Drivers refer to forces that can push the scaling up process forward – including for instance, a new idea or innovation (or an old one, whose time has come); suitable leadership, or a champion; a vision; an external catalyst (such as a natural disaster); and a system of incentives and accountability that encourages actors to look toward scaling up as a key criterion defining their success.
Spaces refer to the opportunities that can be created, or potential obstacles that need to be removed for interventions to grow. Such spaces could include fiscal space (resources that need to be mobilised for scaling up); policy space (the policy and legal framework needed to allow scaling up); institutional/organisational space (the capacity that has to be created); political space (the political support needed from important stakeholders); partnership space (partners that need to be mobilised); learning space (knowledge about what works and doesn’t work, harnessed through monitoring and evaluation, knowledge sharing and training); natural resources/environmental space (mitigating harmful effects to the environment, and rewarding beneficial impacts); and cultural space (cultural obstacles or support mechanisms need to be identified, and the intervention suitably adapted).
A commitment of time
A clear idea of the ultimate scale or magnitude to which an intervention should or could be taken, given the needs of the target population and the nature of the intervention, is a useful starting point for scaling up. It is also important to be realistic, from the start, about the time it will take to achieve the desired ultimate scale – which could be as much as a decade or more.
For instance, DHAN Foundation in Tamil Nadu, India, is one of the few organisations I know of that is committed to trying out innovations in the field, turning successful innovations first into models and then programmes, and finally building resource centres to promote scaling up. In this way, they have successfully promoted innovations in community banking and microfinance, water management, strengthening local governance, and ICT for the poor, among others.

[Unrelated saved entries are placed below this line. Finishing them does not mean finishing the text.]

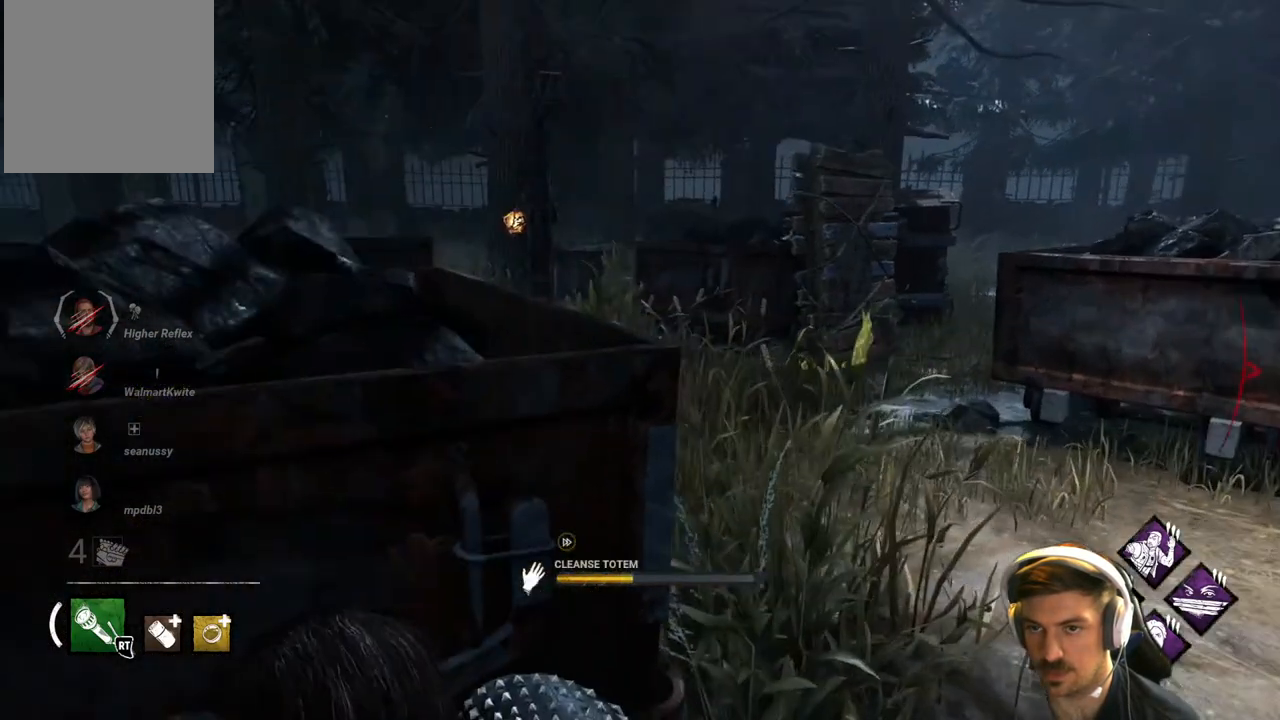
{"buttons": ["R1"], "left_stick": "center", "right_stick": "center", "events": []}
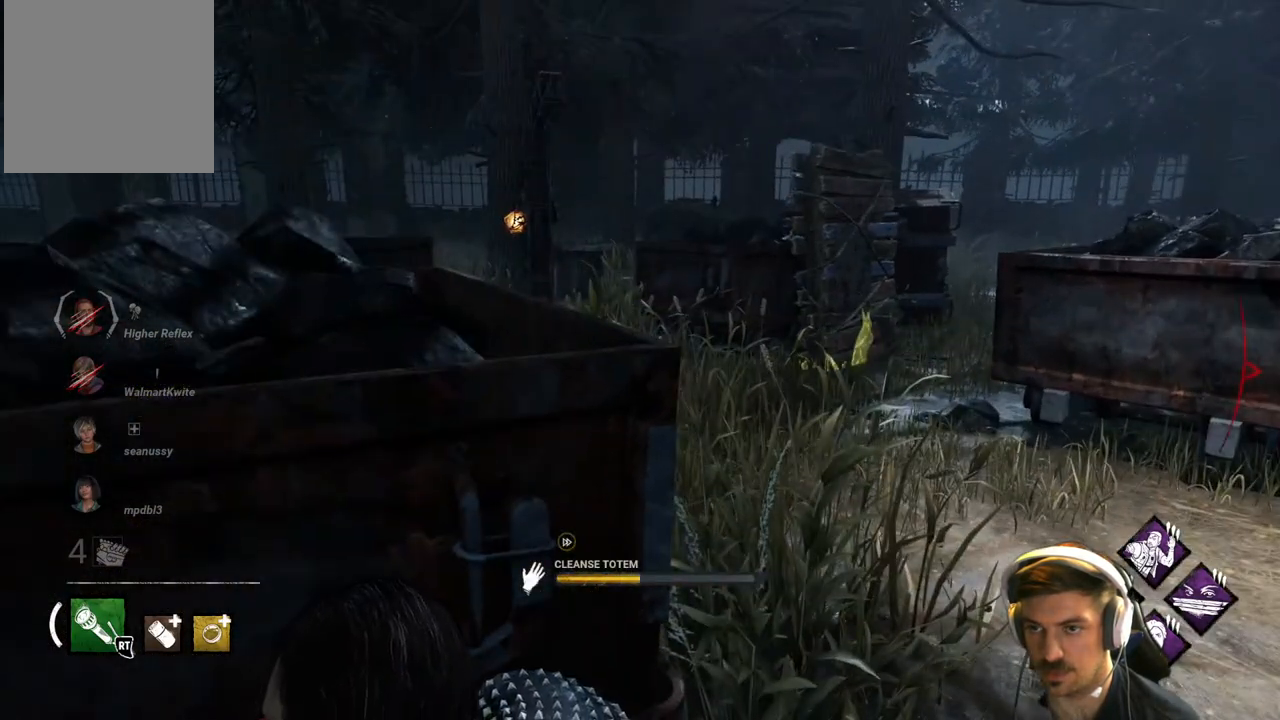
{"buttons": ["R1"], "left_stick": "center", "right_stick": "center", "events": []}
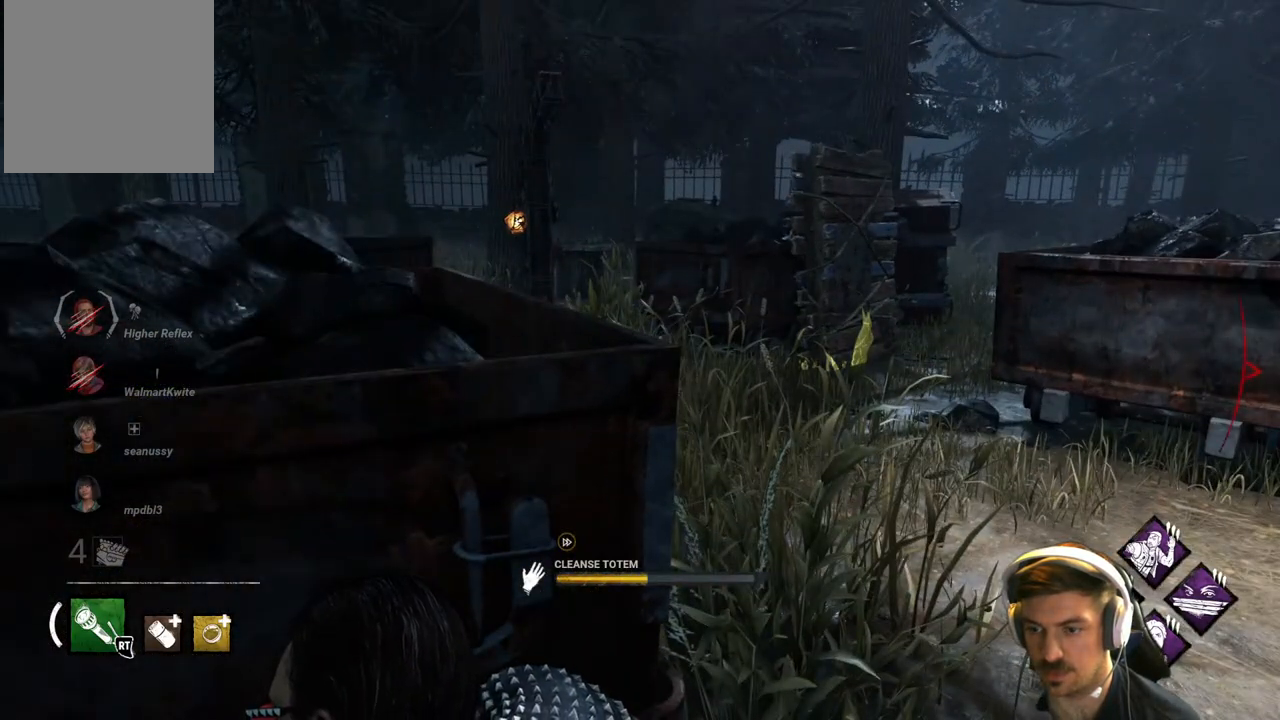
{"buttons": ["R1"], "left_stick": "center", "right_stick": "center", "events": []}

According to M.P. Vasimalai, Executive Director of DHAN, the DHAN model of scaling up involves an innovation phase, which extends over five to eight years. The first three to five years of this phase are necessary to ensure local buy-in, establish local leadership, and ensure basic infrastructure is in place. Later during this phase, project participants from different implementation sites are brought together and given the opportunity to exchange information and experiences. Based on this feedback, a basic model is created, which is tested in different ecosystems where it is fine tuned and adapted. Finally, once 40-50,000 families have tested the model, DHAN creates a resource centre to provide institutional back up for further scaling up. The whole process could take well over ten years.

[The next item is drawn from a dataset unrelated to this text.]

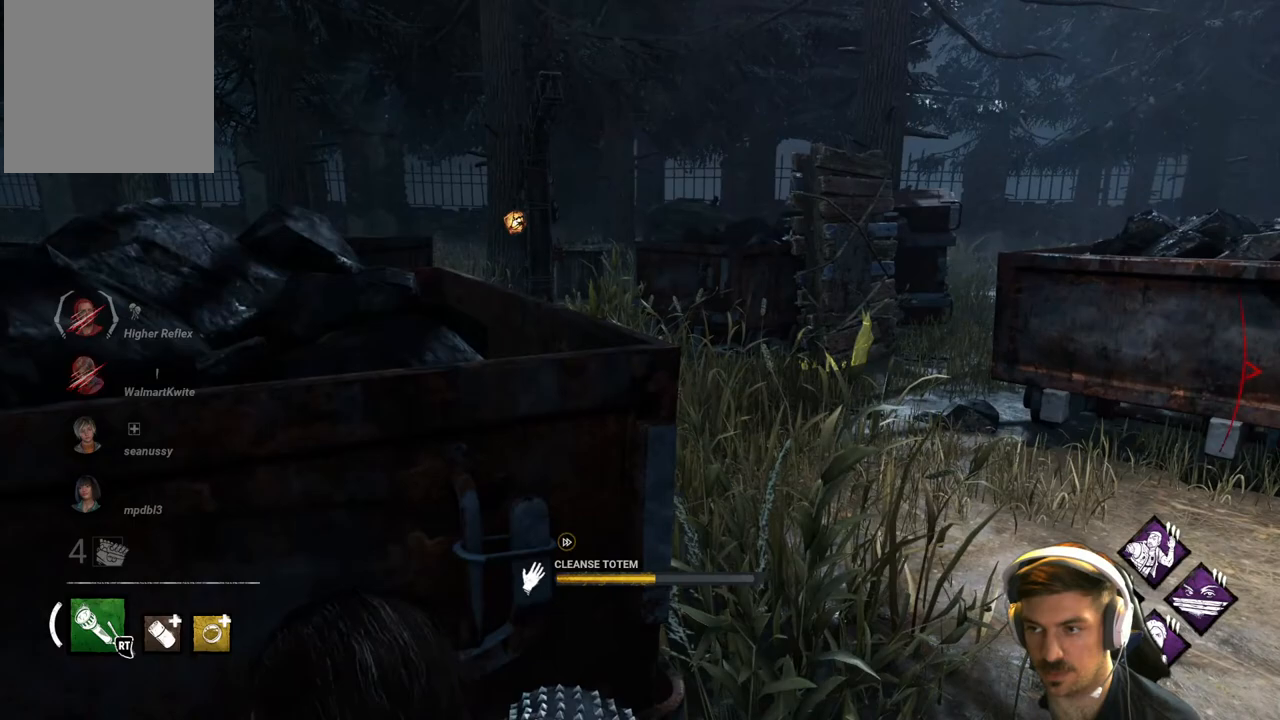
{"buttons": ["R1"], "left_stick": "center", "right_stick": "left", "events": [[367, "right_stick", "left"]]}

In my next blog, I will leave this admittedly less familiar territory of theories, concepts and tools to return to experiences on the ground. I am generally suspicious of the theory, toolkit and tickbox (Triple T!) approach to development, and certainly don’t advocate rushing off, pencil in hand, to look for innovations, pilots, driver and spaces. Instead, I hope that these definitions will present a broad idea of what scaling up means and highlight the key elements that should be considered, while the case studies I describe in subsequent blogs will show that the process itself need not be so complicated. I will begin with what is arguably the most successful example of scaling up in India: watershed management.